● **TASK DESCRIPTION**
Reproduce each line of the records below word for word, leaving out the lines that stand for pictures.
━━━━━━━━━━━━━━━━━━━━━━━━━━━━━━
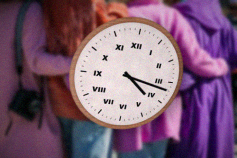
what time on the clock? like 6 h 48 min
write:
4 h 17 min
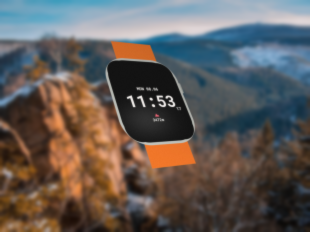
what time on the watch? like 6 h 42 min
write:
11 h 53 min
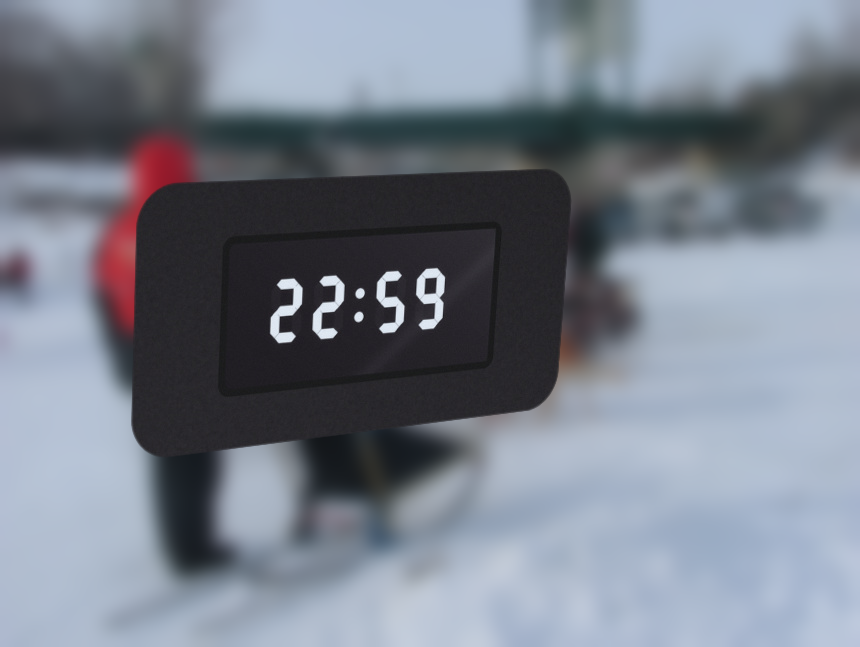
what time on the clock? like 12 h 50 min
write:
22 h 59 min
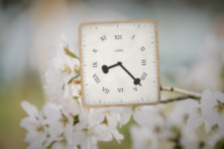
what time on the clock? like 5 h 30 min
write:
8 h 23 min
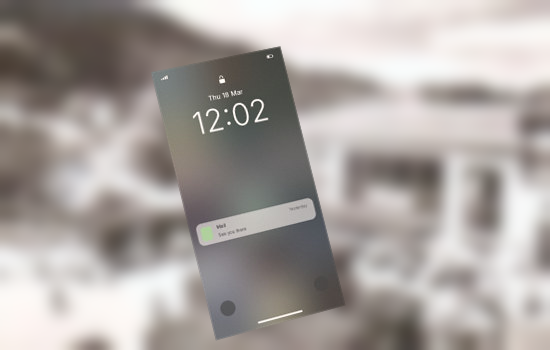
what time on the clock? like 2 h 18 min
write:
12 h 02 min
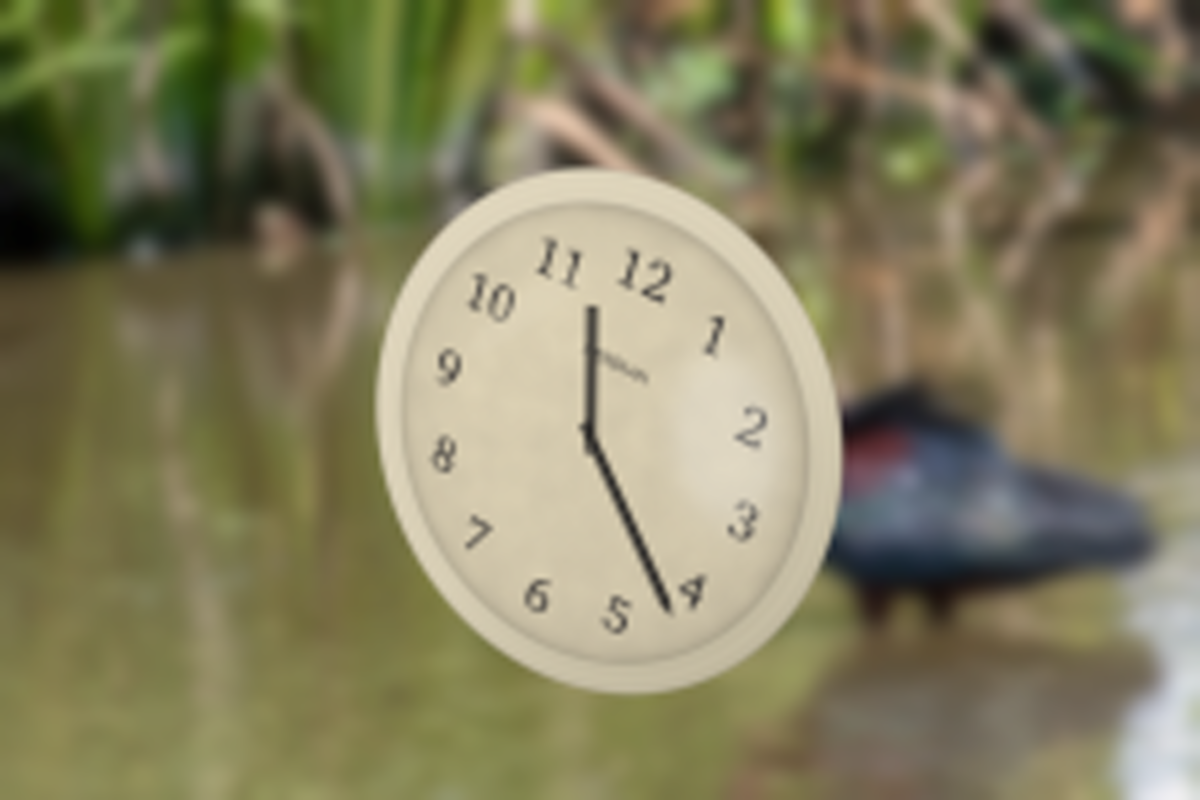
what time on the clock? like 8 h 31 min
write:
11 h 22 min
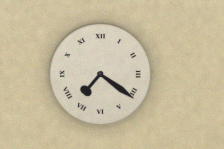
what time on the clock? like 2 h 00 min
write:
7 h 21 min
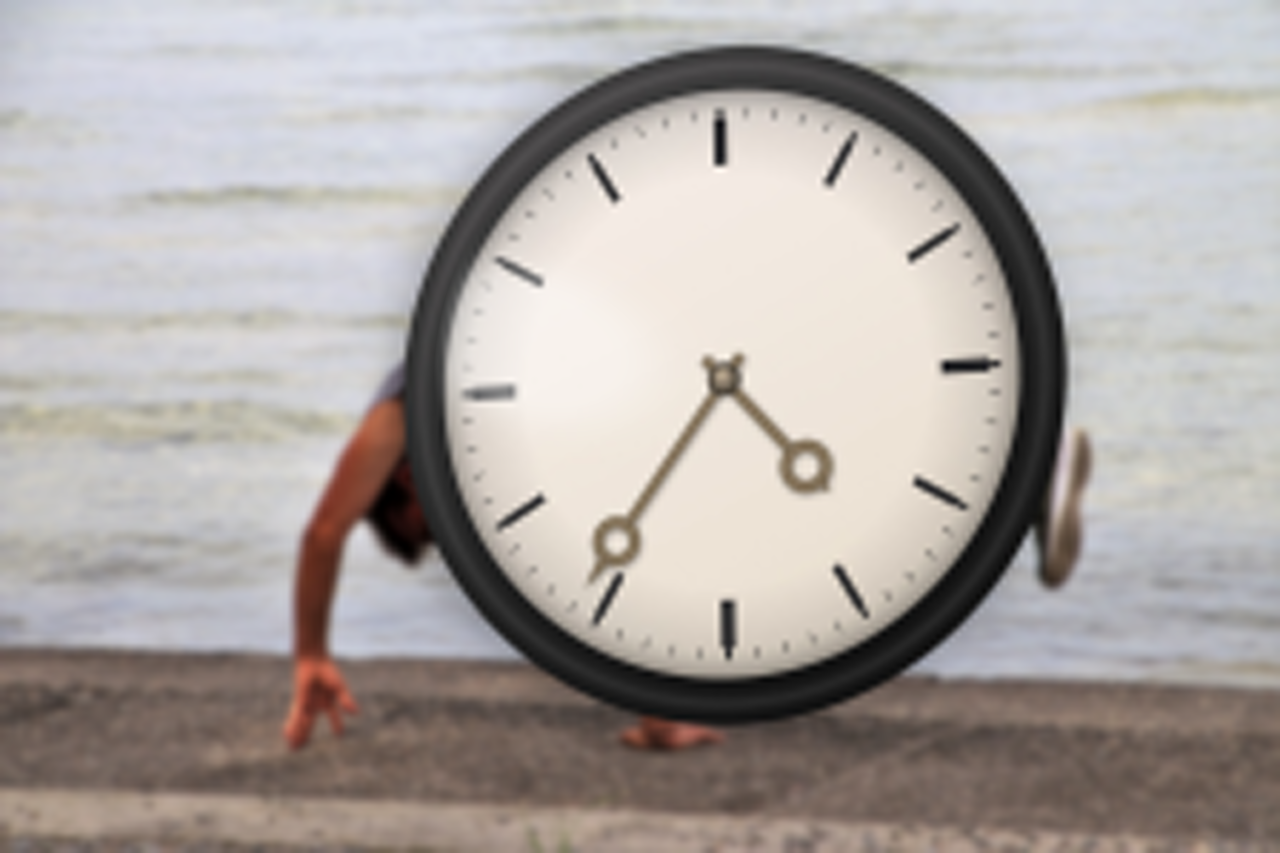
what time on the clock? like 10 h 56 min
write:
4 h 36 min
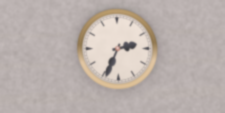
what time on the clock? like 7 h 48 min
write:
2 h 34 min
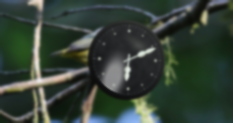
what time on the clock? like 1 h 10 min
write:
6 h 11 min
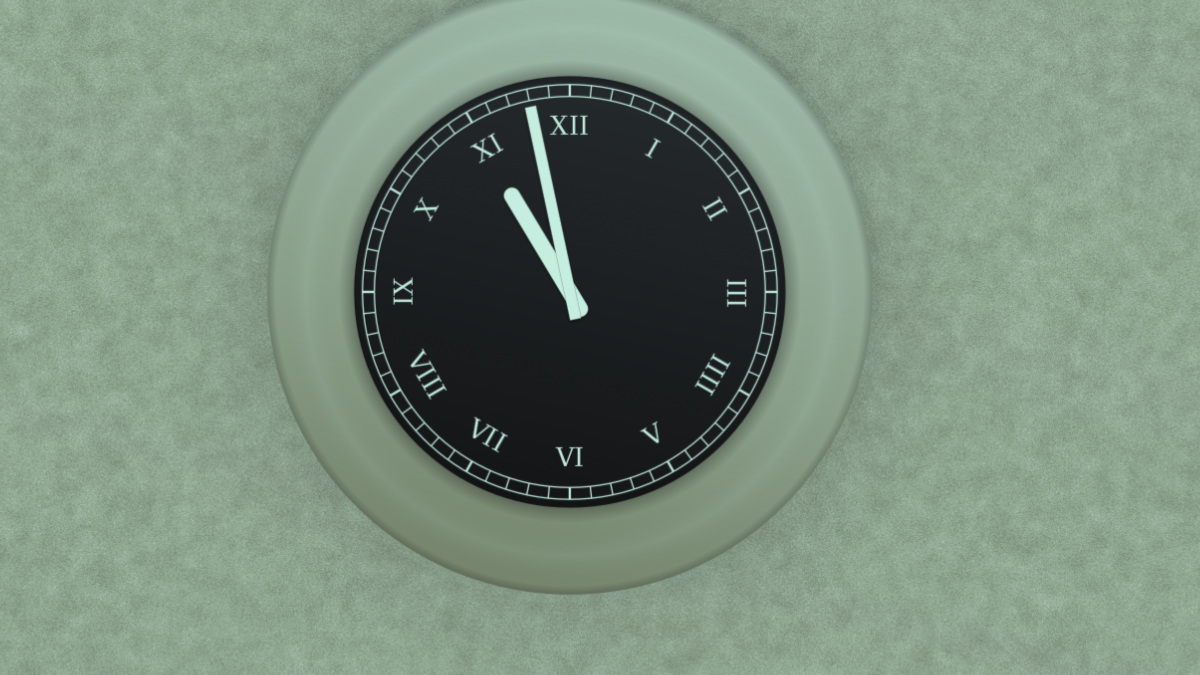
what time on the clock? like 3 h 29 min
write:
10 h 58 min
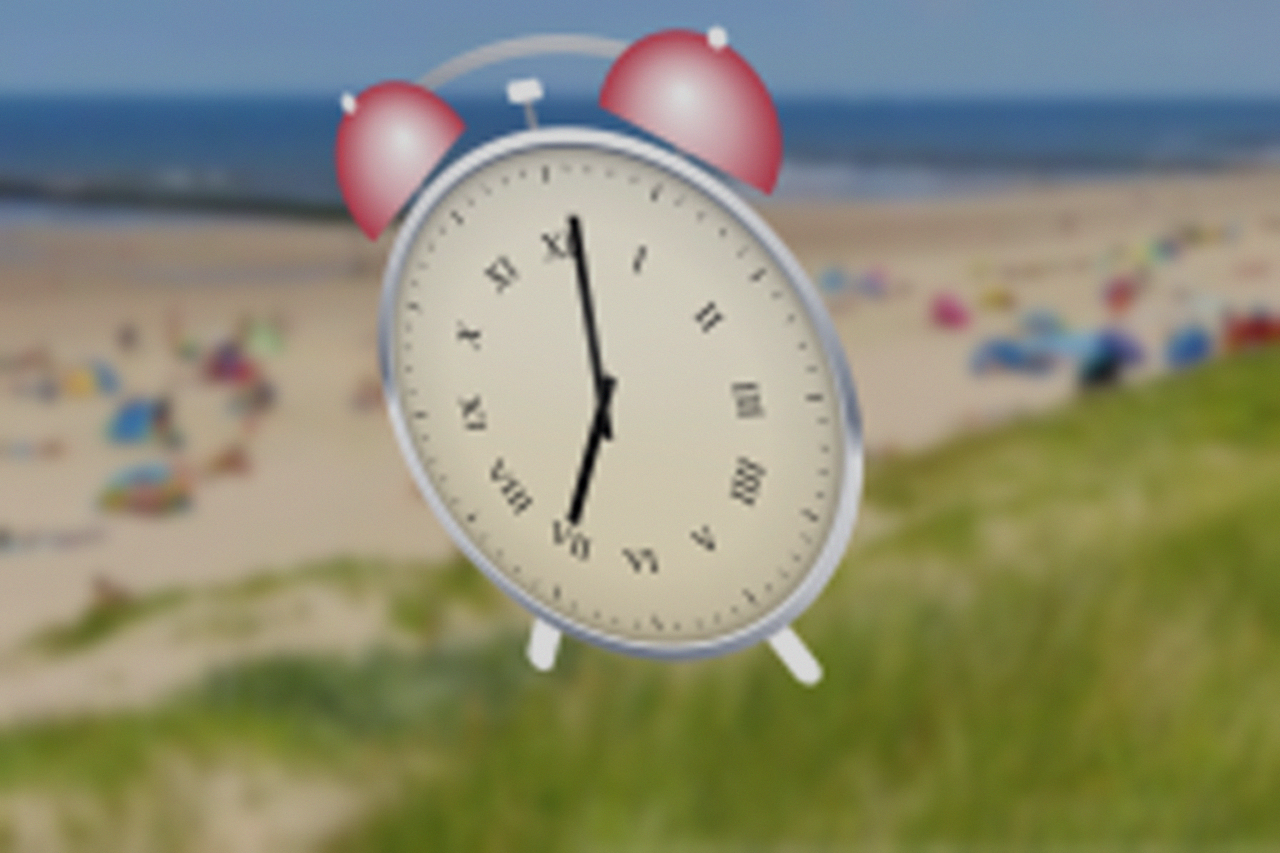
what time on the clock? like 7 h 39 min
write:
7 h 01 min
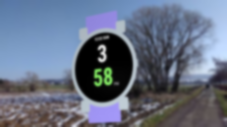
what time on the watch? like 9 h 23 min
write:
3 h 58 min
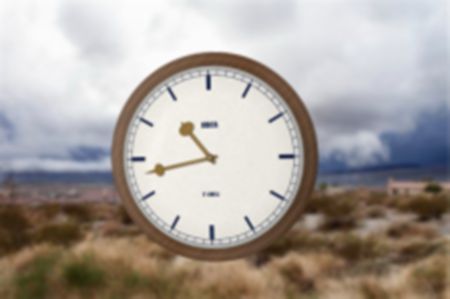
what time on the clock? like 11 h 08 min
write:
10 h 43 min
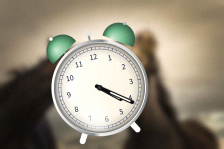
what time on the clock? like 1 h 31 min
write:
4 h 21 min
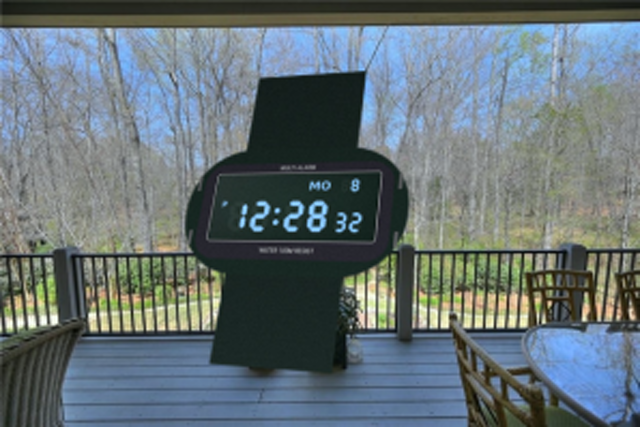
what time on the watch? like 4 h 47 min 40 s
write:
12 h 28 min 32 s
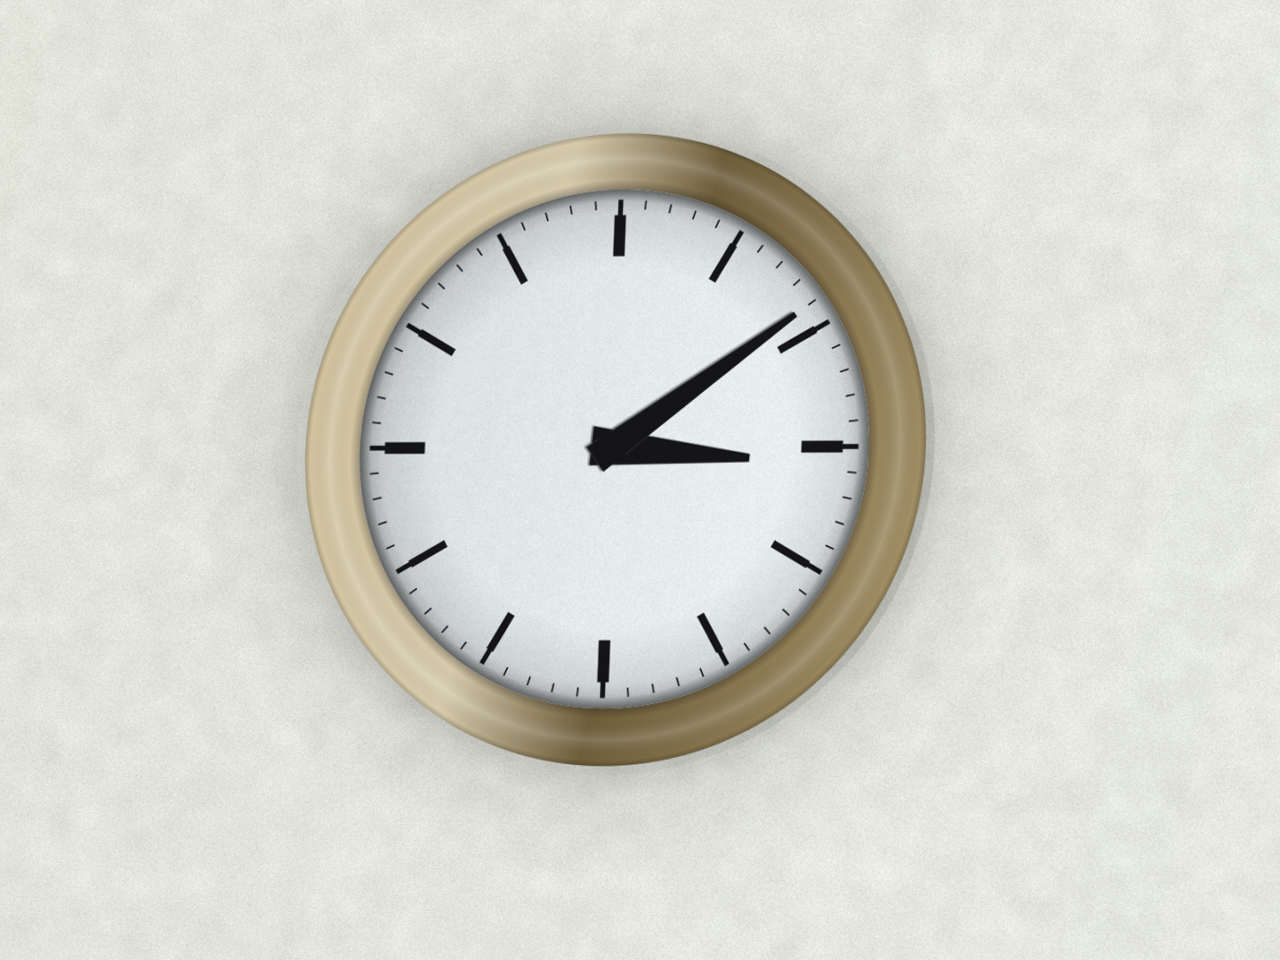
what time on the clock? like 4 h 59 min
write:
3 h 09 min
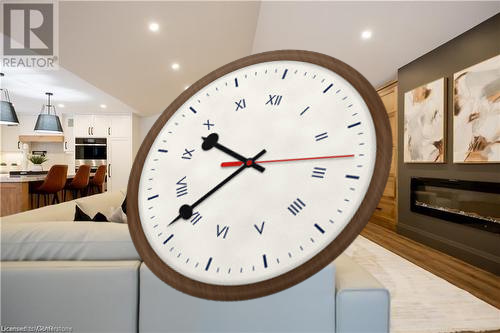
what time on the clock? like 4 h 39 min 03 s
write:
9 h 36 min 13 s
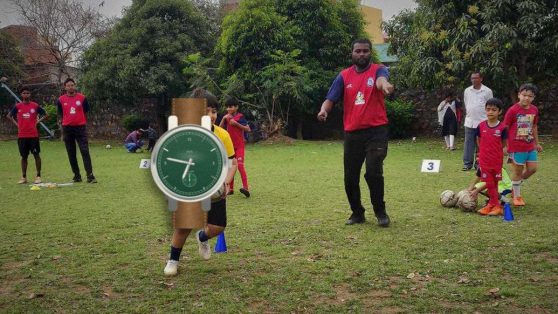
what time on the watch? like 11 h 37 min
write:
6 h 47 min
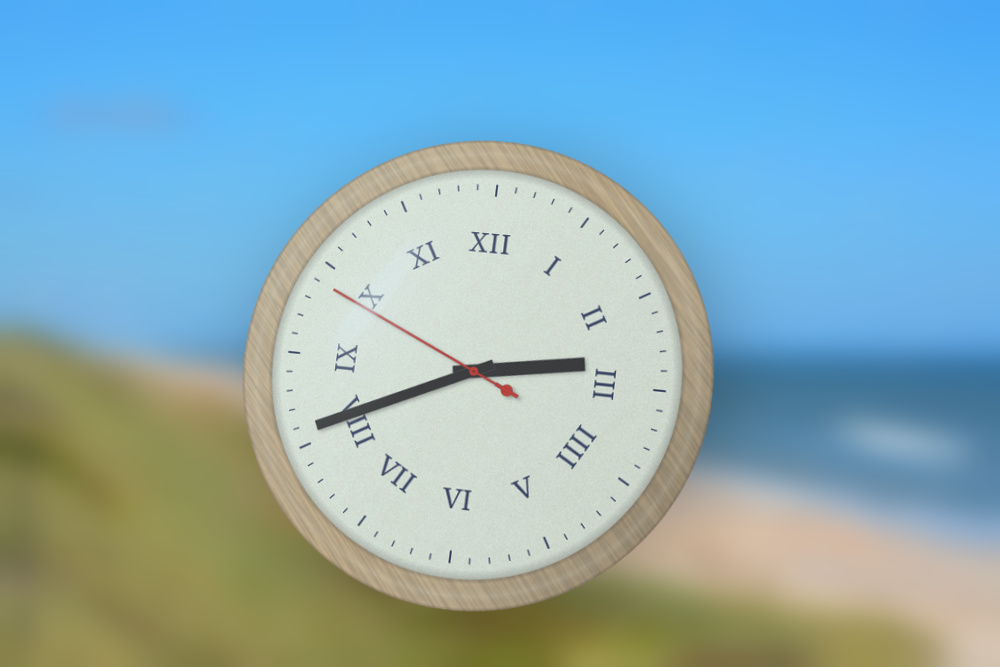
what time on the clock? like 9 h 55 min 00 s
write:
2 h 40 min 49 s
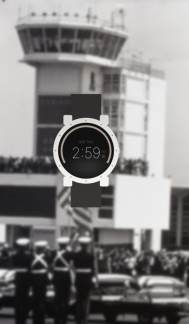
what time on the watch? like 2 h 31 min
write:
2 h 59 min
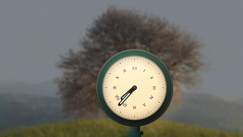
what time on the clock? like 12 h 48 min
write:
7 h 37 min
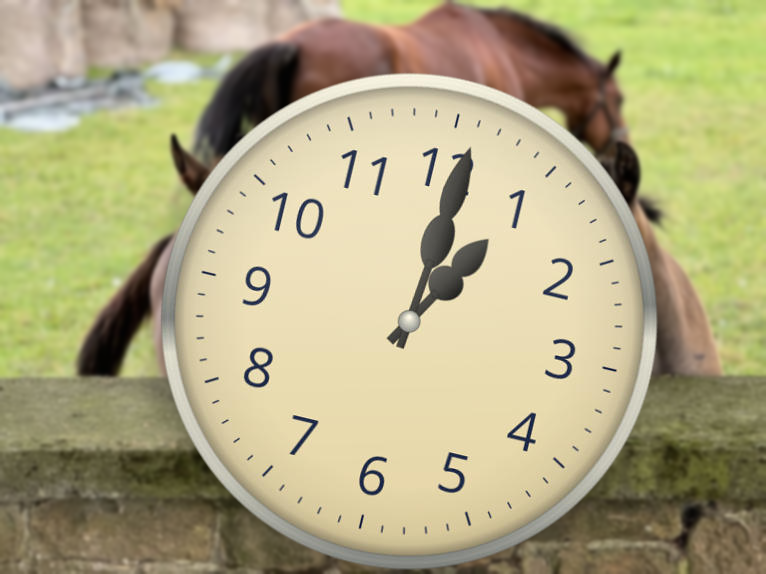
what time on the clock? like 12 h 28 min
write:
1 h 01 min
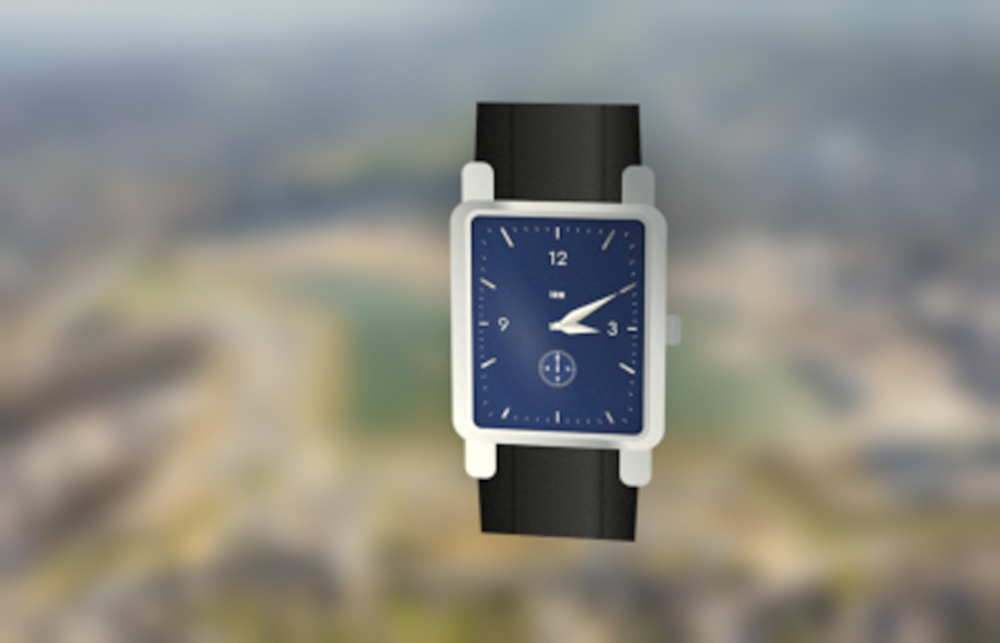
━━━━━━━━━━━━━━━━━━━━━━━━━━━━━━
● **ANSWER TO THIS PROBLEM**
what time on the clock? like 6 h 48 min
write:
4 h 17 min
what time on the watch? like 6 h 42 min
write:
11 h 53 min
what time on the clock? like 12 h 50 min
write:
22 h 59 min
what time on the clock? like 5 h 30 min
write:
8 h 23 min
what time on the clock? like 2 h 18 min
write:
12 h 02 min
what time on the clock? like 8 h 31 min
write:
11 h 22 min
what time on the clock? like 2 h 00 min
write:
7 h 21 min
what time on the clock? like 10 h 56 min
write:
4 h 36 min
what time on the clock? like 7 h 48 min
write:
2 h 34 min
what time on the clock? like 1 h 10 min
write:
6 h 11 min
what time on the clock? like 3 h 29 min
write:
10 h 58 min
what time on the clock? like 7 h 39 min
write:
7 h 01 min
what time on the watch? like 9 h 23 min
write:
3 h 58 min
what time on the clock? like 11 h 08 min
write:
10 h 43 min
what time on the clock? like 1 h 31 min
write:
4 h 21 min
what time on the watch? like 4 h 47 min 40 s
write:
12 h 28 min 32 s
what time on the clock? like 4 h 59 min
write:
3 h 09 min
what time on the clock? like 4 h 39 min 03 s
write:
9 h 36 min 13 s
what time on the watch? like 11 h 37 min
write:
6 h 47 min
what time on the clock? like 9 h 55 min 00 s
write:
2 h 40 min 49 s
what time on the watch? like 2 h 31 min
write:
2 h 59 min
what time on the clock? like 12 h 48 min
write:
7 h 37 min
what time on the clock? like 12 h 28 min
write:
1 h 01 min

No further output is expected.